Passage du document
━━━━━━━━━━━━━━━━

Résolution 2453 (2022)

Auteur(s) :
Assemblée parlementaire
Origine
Discussion par l’Assemblée le 23 juin 2022 (24e séance) (voir Doc. 15526, rapport de la commission des questions politiques et de la démocratie, rapporteur: M. Jacques Maire; et Doc. 15553, avis de la commission des questions juridiques et des droits de l'homme, rapporteur: M. Serhii Kalchenko). Texte adopté par l’Assemblée le 23 juin 2022 (24e séance).
1. L’Assemblée parlementaire, en adoptant la Résolution 1984 (2014) «La demande de statut de Partenaire pour la démocratie auprès de l’Assemblée parlementaire présentée par le Parlement de la République kirghize» le 8 avril 2014, a octroyé le statut de partenaire pour la démocratie au Parlement de la République kirghize. Ce dernier est ainsi devenu le troisième parlement, et le premier en Asie centrale, à se voir attribuer ce statut mis en place par l’Assemblée en 2009 dans le but de développer la coopération institutionnelle avec les parlements d’États voisins du Conseil de l’Europe.

━━━━━━━━━━━━━━━━

Textes extraits au niveau de la page:
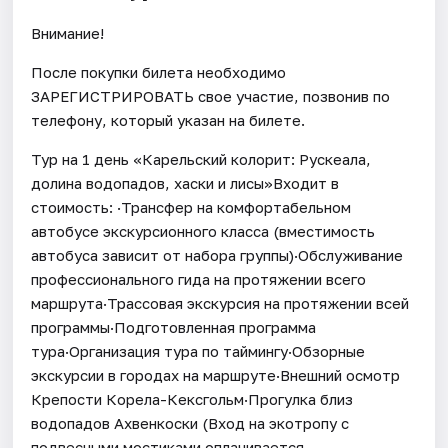
Внимание!
После покупки билета необходимо
ЗАРЕГИСТРИРОВАТЬ свое участие, позвонив по
телефону, который указан на билете.
Тур на 1 день «Карельский колорит: Рускеала,
долина водопадов, хаски и лисы»Входит в
стоимость: ·Трансфер на комфортабельном
автобусе экскурсионного класса (вместимость
автобуса зависит от набора группы)·Обслуживание
профессионального гида на протяжении всего
маршрута·Трассовая экскурсия на протяжении всей
программы·Подготовленная программа
тура·Организация тура по таймингу·Обзорные
экскурсии в городах на маршруте·Внешний осмотр
Крепости Корела-Кексгольм·Прогулка близ
водопадов Ахвенкоски (Вход на экотропу с
подвесными мостиками оплачивается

━━━━━━━━━━━━━━━━

Énoncé de la tâche
Pouvez-vous résumer en deux phrases le passage sur la Résolution 2453 (2022) ?

Réponse rédigée
La Résolution 2453 (2022) de l'Assemblée parlementaire a été discutée et adoptée par l'Assemblée le 23 juin 2022, lors de sa 24e séance. Elle rappelle qu'en adoptant la Résolution 1984 (2014) le 8 avril 2014, l'Assemblée a octroyé au Parlement de la République kirghize le statut de partenaire pour la démocratie, faisant de lui le troisième parlement et le premier d'Asie centrale à obtenir ce statut.